● Exercise requirements
Leaving out every picture, copy the lines of the data exactly, from the first through the line containing "Induce Labor? Trampolines and".

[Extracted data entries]
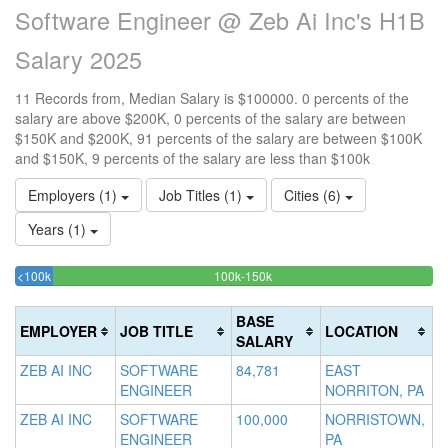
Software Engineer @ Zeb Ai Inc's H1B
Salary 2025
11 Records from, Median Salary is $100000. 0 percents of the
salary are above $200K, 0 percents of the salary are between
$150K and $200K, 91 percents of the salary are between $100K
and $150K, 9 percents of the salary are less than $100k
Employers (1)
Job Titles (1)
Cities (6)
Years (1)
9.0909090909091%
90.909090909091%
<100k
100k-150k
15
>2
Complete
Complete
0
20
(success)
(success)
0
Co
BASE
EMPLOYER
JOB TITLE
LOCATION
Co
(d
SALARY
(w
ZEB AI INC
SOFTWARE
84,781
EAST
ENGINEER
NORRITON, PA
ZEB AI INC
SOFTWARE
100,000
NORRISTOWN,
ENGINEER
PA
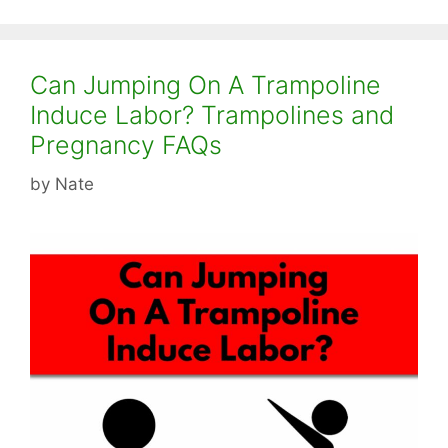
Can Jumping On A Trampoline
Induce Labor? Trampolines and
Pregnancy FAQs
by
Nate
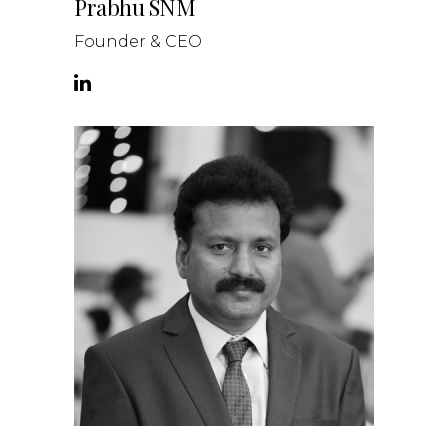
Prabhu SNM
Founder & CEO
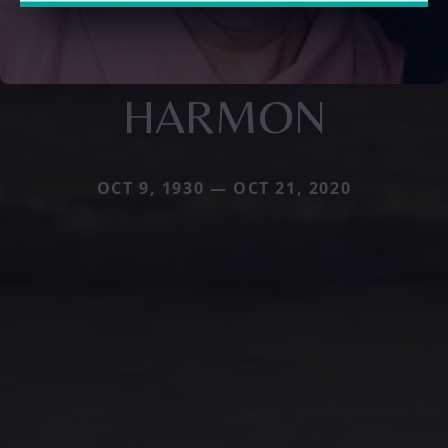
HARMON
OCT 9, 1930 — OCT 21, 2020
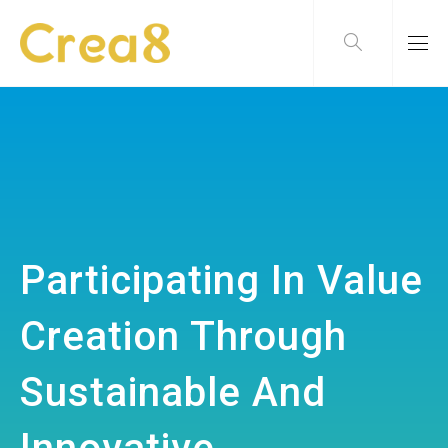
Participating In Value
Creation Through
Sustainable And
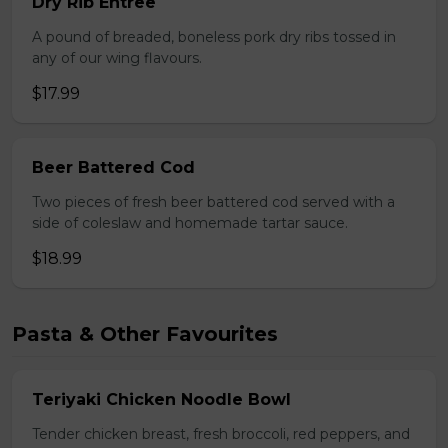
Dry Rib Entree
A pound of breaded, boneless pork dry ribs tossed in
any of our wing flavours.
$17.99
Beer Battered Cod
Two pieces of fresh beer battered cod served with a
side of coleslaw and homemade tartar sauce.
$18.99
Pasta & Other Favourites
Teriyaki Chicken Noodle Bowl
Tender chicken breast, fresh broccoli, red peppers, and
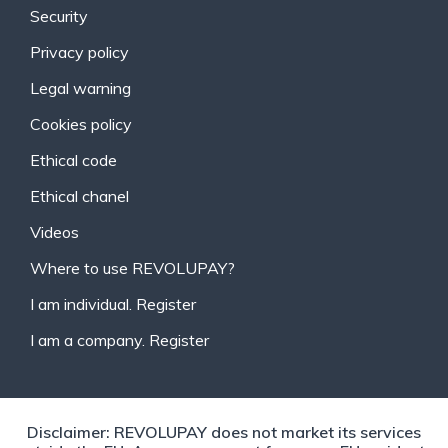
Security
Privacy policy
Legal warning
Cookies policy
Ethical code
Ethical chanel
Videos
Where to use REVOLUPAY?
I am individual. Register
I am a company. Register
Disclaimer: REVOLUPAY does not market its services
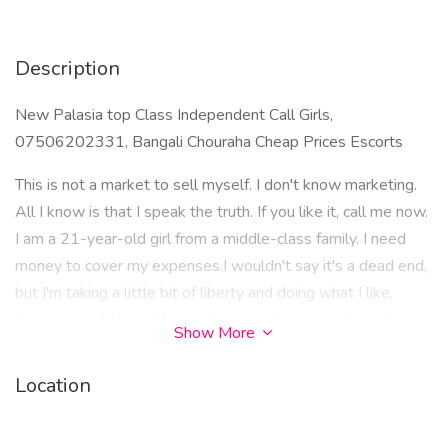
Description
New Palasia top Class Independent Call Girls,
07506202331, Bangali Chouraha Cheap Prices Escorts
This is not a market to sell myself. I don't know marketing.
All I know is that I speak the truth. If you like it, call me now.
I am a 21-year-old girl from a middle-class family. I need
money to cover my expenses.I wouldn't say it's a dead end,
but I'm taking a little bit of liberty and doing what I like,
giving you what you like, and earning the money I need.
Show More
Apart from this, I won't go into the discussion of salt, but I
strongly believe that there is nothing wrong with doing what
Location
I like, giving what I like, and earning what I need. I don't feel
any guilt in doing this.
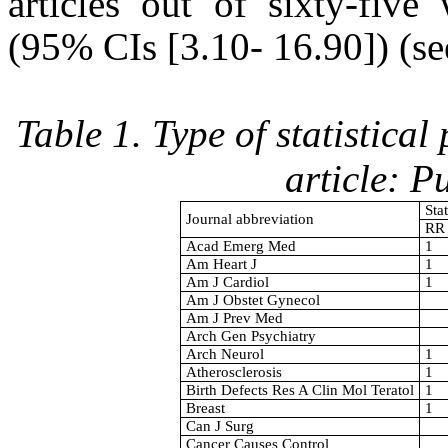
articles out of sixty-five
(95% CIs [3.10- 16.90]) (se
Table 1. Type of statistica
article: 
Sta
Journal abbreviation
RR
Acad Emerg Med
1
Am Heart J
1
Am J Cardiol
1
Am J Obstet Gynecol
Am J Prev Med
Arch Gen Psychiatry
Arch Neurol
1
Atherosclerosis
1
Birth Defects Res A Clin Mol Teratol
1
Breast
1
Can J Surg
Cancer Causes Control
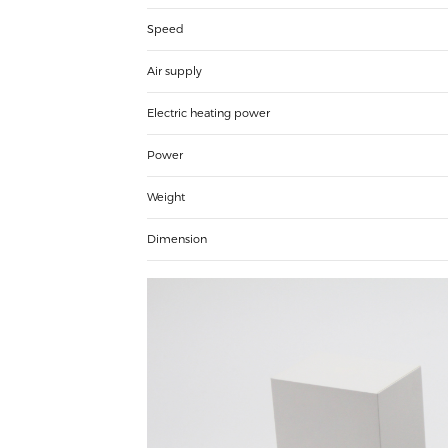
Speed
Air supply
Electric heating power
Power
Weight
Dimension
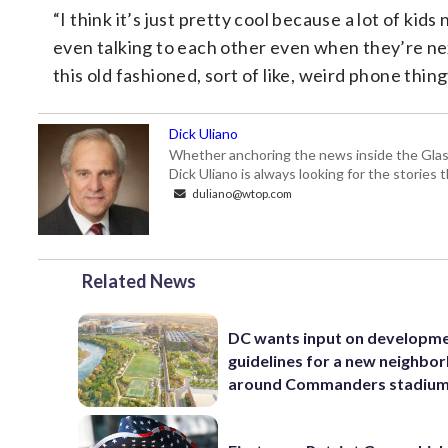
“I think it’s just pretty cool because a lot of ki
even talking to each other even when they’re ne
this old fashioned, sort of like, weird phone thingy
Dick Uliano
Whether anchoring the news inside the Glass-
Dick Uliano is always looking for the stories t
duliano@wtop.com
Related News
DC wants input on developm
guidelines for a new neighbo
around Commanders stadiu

● Solution
Software Engineer @ Zeb Ai Inc's H1B
Salary 2025
11 Records from, Median Salary is $100000. 0 percents of the
salary are above $200K, 0 percents of the salary are between
$150K and $200K, 91 percents of the salary are between $100K
and $150K, 9 percents of the salary are less than $100k
Employers (1)
Job Titles (1)
Cities (6)
Years (1)
9.0909090909091%
90.909090909091%
<100k
100k-150k
15
>2
Complete
Complete
0
20
(success)
(success)
0
Co
BASE
EMPLOYER
JOB TITLE
LOCATION
Co
(d
SALARY
(w
ZEB AI INC
SOFTWARE
84,781
EAST
ENGINEER
NORRITON, PA
ZEB AI INC
SOFTWARE
100,000
NORRISTOWN,
ENGINEER
PA
Can Jumping On A Trampoline
Induce Labor? Trampolines and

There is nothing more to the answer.